BEGIN

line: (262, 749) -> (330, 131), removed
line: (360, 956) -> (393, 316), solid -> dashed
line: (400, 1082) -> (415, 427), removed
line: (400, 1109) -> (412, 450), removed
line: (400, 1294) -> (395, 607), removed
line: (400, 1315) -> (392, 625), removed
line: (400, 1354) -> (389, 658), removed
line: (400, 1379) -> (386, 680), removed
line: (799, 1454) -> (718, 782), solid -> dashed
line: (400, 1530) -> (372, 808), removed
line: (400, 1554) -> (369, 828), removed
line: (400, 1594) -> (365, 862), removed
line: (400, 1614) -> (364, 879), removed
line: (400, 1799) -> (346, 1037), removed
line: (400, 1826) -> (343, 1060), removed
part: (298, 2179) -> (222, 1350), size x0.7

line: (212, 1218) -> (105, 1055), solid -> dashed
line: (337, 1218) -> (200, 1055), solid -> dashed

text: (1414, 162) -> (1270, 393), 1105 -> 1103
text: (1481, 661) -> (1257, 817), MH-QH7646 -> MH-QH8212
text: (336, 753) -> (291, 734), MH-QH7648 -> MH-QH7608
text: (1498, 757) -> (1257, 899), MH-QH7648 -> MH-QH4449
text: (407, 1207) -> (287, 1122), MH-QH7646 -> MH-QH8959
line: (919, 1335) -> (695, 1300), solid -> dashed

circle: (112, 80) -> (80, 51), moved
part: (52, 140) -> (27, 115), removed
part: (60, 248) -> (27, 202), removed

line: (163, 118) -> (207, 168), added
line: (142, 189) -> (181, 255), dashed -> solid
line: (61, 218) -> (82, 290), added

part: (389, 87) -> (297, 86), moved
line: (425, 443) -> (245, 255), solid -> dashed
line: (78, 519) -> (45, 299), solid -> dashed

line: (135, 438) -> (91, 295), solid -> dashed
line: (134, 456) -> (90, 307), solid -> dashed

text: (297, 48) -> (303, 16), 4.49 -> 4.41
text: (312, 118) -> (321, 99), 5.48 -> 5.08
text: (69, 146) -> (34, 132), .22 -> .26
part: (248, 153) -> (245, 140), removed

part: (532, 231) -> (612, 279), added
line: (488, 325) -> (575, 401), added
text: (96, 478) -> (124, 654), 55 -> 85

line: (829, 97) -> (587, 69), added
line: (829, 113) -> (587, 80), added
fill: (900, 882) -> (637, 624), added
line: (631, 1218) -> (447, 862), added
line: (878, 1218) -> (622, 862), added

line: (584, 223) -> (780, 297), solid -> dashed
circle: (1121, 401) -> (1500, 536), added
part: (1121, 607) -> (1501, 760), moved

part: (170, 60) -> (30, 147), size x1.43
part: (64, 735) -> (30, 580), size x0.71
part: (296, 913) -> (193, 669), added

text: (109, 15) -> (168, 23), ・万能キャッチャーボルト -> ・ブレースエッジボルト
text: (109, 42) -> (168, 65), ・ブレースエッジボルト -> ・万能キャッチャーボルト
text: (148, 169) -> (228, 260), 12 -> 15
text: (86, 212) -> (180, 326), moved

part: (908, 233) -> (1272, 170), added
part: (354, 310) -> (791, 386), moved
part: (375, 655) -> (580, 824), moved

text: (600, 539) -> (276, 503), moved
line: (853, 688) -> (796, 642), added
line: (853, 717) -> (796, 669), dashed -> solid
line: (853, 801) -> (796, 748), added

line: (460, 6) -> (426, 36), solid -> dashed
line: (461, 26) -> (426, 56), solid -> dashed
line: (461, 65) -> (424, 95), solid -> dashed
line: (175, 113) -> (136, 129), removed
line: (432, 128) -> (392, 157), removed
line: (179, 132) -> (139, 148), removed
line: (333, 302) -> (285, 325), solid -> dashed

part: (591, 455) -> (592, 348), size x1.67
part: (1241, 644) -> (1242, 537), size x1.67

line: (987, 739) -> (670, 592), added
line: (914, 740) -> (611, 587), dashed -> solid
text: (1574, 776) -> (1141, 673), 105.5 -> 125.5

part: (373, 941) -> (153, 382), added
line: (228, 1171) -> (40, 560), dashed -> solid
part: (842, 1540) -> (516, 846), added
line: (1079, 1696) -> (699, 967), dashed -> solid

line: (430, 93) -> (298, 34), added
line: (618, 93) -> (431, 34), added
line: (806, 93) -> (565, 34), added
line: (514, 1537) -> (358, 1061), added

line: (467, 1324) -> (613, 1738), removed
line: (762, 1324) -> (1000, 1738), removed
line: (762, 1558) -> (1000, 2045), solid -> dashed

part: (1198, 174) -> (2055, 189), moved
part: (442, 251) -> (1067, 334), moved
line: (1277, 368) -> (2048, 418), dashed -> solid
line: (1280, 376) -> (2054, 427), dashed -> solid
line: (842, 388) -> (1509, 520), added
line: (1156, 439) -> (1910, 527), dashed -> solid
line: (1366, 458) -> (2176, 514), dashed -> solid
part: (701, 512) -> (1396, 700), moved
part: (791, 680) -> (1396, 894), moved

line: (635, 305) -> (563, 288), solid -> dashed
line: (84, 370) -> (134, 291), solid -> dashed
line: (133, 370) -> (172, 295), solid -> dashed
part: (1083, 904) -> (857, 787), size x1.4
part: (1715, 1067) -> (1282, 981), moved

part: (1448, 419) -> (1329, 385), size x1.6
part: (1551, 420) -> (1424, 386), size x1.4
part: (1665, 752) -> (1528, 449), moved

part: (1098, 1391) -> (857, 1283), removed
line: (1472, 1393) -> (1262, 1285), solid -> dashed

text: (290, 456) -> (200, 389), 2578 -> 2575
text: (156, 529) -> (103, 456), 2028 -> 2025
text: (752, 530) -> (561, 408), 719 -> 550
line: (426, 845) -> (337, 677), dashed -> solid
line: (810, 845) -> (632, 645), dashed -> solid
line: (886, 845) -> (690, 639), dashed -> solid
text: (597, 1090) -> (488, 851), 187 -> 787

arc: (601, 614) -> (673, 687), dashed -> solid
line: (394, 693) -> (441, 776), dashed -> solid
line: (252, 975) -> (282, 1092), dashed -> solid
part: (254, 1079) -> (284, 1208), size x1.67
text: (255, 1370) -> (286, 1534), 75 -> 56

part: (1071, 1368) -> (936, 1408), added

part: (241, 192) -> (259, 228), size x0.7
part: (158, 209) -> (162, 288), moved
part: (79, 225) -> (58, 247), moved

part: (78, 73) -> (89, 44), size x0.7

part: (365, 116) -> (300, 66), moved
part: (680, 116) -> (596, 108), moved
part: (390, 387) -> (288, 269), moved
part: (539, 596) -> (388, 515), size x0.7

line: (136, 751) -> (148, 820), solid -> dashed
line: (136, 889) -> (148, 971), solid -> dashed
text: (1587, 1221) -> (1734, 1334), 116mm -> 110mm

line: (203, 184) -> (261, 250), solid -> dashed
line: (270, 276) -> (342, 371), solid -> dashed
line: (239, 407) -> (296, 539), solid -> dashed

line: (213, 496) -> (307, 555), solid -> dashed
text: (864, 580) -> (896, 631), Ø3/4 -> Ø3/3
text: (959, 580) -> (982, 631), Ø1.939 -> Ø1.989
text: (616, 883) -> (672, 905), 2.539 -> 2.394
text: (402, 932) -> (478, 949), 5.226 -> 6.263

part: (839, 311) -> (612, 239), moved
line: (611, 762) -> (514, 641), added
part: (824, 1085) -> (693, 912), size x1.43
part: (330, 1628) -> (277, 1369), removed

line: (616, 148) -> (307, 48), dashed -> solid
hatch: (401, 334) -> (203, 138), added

END

▶ **ASSIGNMENT**:
Repeat the entries above verbatim, but only from the line that has "part: (375, 655) -> (580, 824), moved" down to the line that has "line: (762, 1324) -> (1000, 1738), removed", inclusive.

▶ **TASK OUTPUT**:
part: (375, 655) -> (580, 824), moved

text: (600, 539) -> (276, 503), moved
line: (853, 688) -> (796, 642), added
line: (853, 717) -> (796, 669), dashed -> solid
line: (853, 801) -> (796, 748), added

line: (460, 6) -> (426, 36), solid -> dashed
line: (461, 26) -> (426, 56), solid -> dashed
line: (461, 65) -> (424, 95), solid -> dashed
line: (175, 113) -> (136, 129), removed
line: (432, 128) -> (392, 157), removed
line: (179, 132) -> (139, 148), removed
line: (333, 302) -> (285, 325), solid -> dashed

part: (591, 455) -> (592, 348), size x1.67
part: (1241, 644) -> (1242, 537), size x1.67

line: (987, 739) -> (670, 592), added
line: (914, 740) -> (611, 587), dashed -> solid
text: (1574, 776) -> (1141, 673), 105.5 -> 125.5

part: (373, 941) -> (153, 382), added
line: (228, 1171) -> (40, 560), dashed -> solid
part: (842, 1540) -> (516, 846), added
line: (1079, 1696) -> (699, 967), dashed -> solid

line: (430, 93) -> (298, 34), added
line: (618, 93) -> (431, 34), added
line: (806, 93) -> (565, 34), added
line: (514, 1537) -> (358, 1061), added

line: (467, 1324) -> (613, 1738), removed
line: (762, 1324) -> (1000, 1738), removed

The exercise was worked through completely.